To build the grassroots support necessary to move a major new policy initiative, the National Partnership set out to create the broadest coalition possible. Early members of the Family and Medical Leave Coalition included feminist law professors, the Association of Junior Leagues, the Children's Defense Fund, and the League of Women Voters. Over time it grew to include the American Association of Retired Persons, Alzheimer's Association, Catholic Conference, Hadassah, United Steelworkers of America, American Academy of Pediatrics, and more than 100 other groups focused on women, children and seniors, and on issues of labor, disability, religion, and civil rights.

In their nine-year campaign, coalition members worked to make the case for family and medical leave. They cultivated relationships with unlikely allies in Congress and elsewhere, finding common ground in family values that cut across typical party lines. They testified before the House and Senate and helped secure witnesses for hearings. They drafted model legislation and helped to pass state laws that primed the ground for the federal effort. They found employers who asserted that providing family and medical leave was good for business, and they found families whose stories made the issue come alive. They held press conferences, met with newspaper editors, conducted research, distributed fact sheets, and debated the issue at every opportunity. By addressing a clear need and linking so many interests, the campaign for the FMLA gained bipartisan and popular support. The breadth of the coalition helped insulate supporters from accusations of liberal extremism, economic naivete, or hostility to family values.

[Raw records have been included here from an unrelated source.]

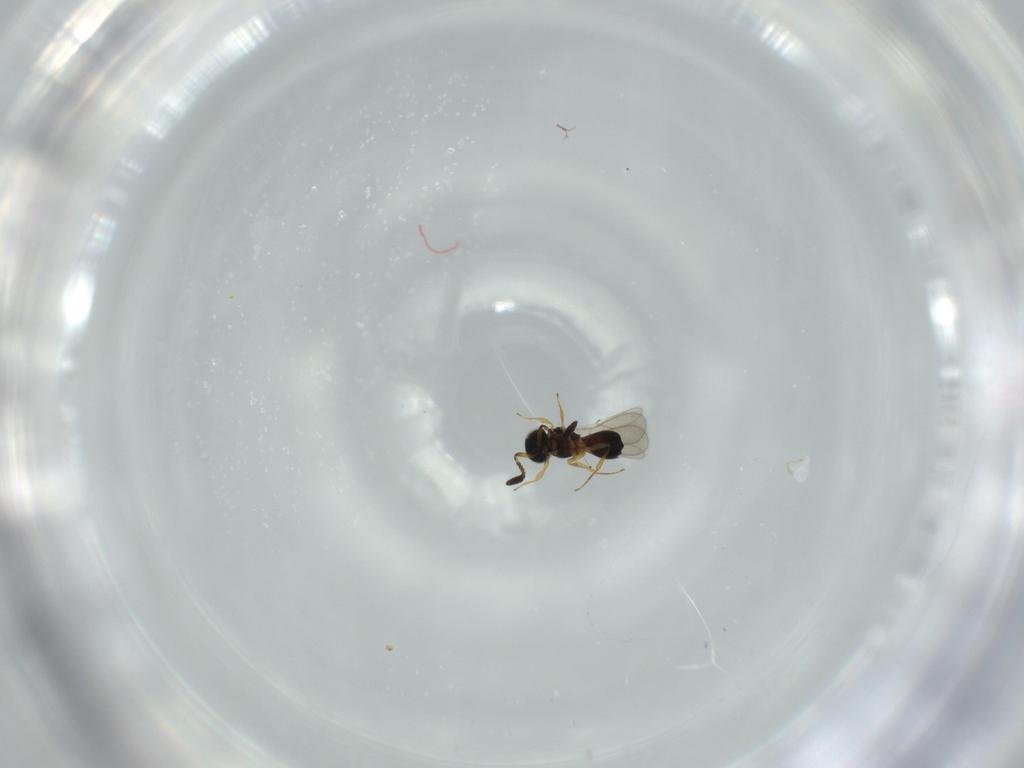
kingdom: Animalia
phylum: Arthropoda
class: Insecta
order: Hymenoptera
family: Scelionidae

Attacks on the idea of family leave were, however, unrelenting. Well-financed business interests and trade associations led the charge against the FMLA, including the Society for Human Resource Management (an organization of personnel managers), the National Federation of Independent Businesses (the small business lobby), and the U.S. Chamber of Commerce. They objected to any laws that set standards of behavior for employers, and they argued that requiring even unpaid leave would be disastrous for business. Other ideological leaders opposed any policy that, in their view, encouraged women to stray from their traditional role in the home. The steady flow of attacks on the FMLA by these groups delayed its passage for nearly a decade.

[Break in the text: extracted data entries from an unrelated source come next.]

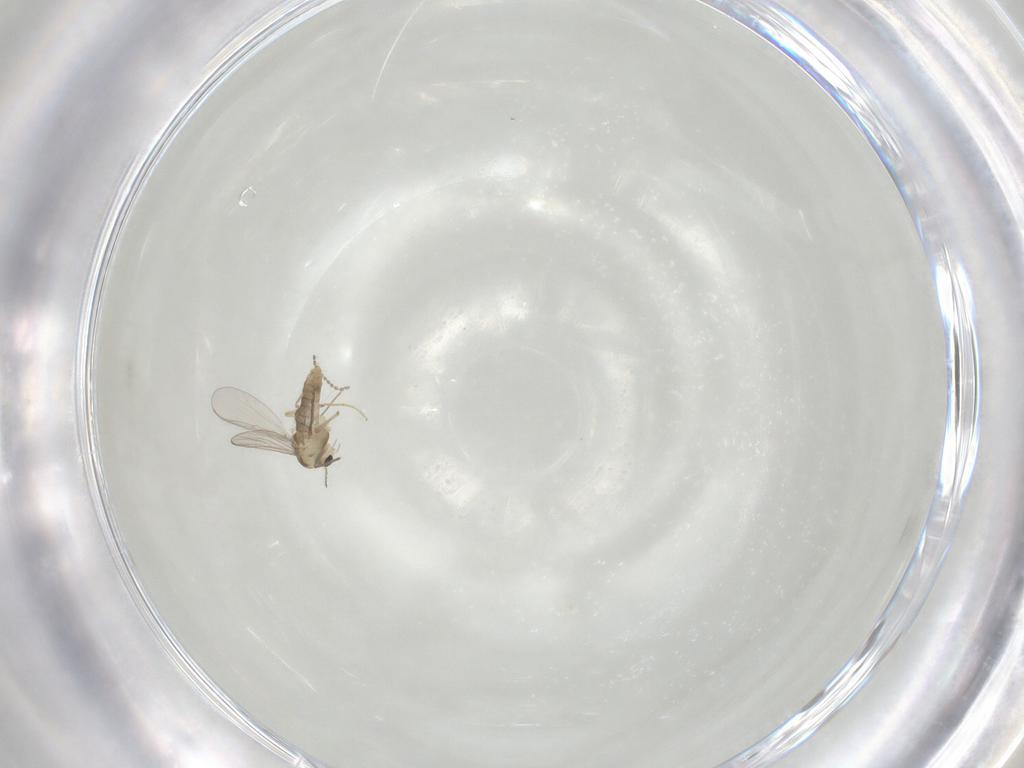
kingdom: Animalia
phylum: Arthropoda
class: Insecta
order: Diptera
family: Chironomidae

In fact, after the FMLA was first drafted in 1984, a version of the legislation was introduced in Congress every year until it became law in 1993. With growing public support and compromises that reduced the period of leave and exempted small employers, the FMLA passed both the House and the Senate in 1990 and 1991. It was vetoed, however, by President Bush, and became a key issue in the 1992 presidential campaign. Immediately after President Clinton's inauguration, the bill passed again with strong bipartisan support, and on February 5, 1993, the FMLA became the very first bill President Clinton signed into law. (See Box 1 for details on the law.)